Reputation: 93
I have a dataframe with dates, names and a numerical score. I'm trying to use pd.groupby to create a new df containing the average of the numerical over an hourly interval but also the list of all them names appearing in that hour:
What I have:
Dates | Name | Score |
---|---|---|
Hour 1 | A | 5 |
Hour 2 | B | 2 |
Hour 2 | C | 6 |
Hour 2 | D | 4 |
What I want:
Hours | Name | Score (Avg) |
---|---|---|
1 | A | 5 |
2 | [B,C,D] | 4 |
I know I can create each of them separately with
df.groupby([pd.Grouper(key="date",freq='60min')]).agg("mean")
or
use the .apply(list)
to get the names in lists
But I would like to do both. Any ideas? the data might be pretty big so preferably the solution is somewhat fast. Thanks!
Upvotes: 1
Views: 50
Reputation: 863541
If need lists for each values, also one element lists use GroupBy.agg
with names aggregations:
df1 = (df.groupby([pd.Grouper(key="date",freq='60min')])

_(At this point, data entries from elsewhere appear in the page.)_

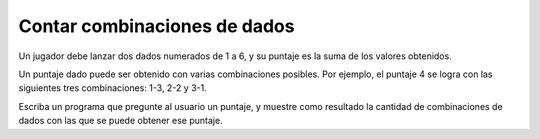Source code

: Contar combinaciones de dados
-----------------------------
Un jugador debe lanzar dos dados numerados de 1 a 6,
y su puntaje es la suma de los valores obtenidos.

Un puntaje dado puede ser obtenido
con varias combinaciones posibles.
Por ejemplo, el puntaje 4 se logra
con las siguientes tres combinaciones:
1-3, 2-2 y 3-1.

Escriba un programa que pregunte al usuario un puntaje,
y muestre como resultado la cantidad de combinaciones de dados
con las que se puede obtener ese puntaje.

.. testcase::

    Ingrese el puntaje: `4`
    Hay 3 combinaciones para obtener 4

.. testcase::

    Ingrese el puntaje: `11`
    Hay 2 combinaciones para obtener 11

.. testcase::

    Ingrese el puntaje: `17`
    Hay 0 combinaciones para obtener 17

.agg(Name = ("Name",list), Avg = ("Score","mean")))
Or:
df1 = (df.groupby(df["date"].dt.hour)
.agg(Name = ("Name",list), Avg = ("Score","mean")))
print (df1)
Name Avg
date
1 [A] 5
2 [B, C, D] 4
If need scalar for one element lists need custom function:
df1 = (df.groupby(df["date"].dt.hour)
.agg(Name = ("Name",lambda x: list(x) if len(x)>1 else x), Avg = ("Score","mean")))
print (df1)
Name Avg
date
1 A 5
2 [B, C, D] 4
Last for Hours
column use:
df1 = df1.reset_index().rename(columns={"date":"Hours"})
Upvotes: 1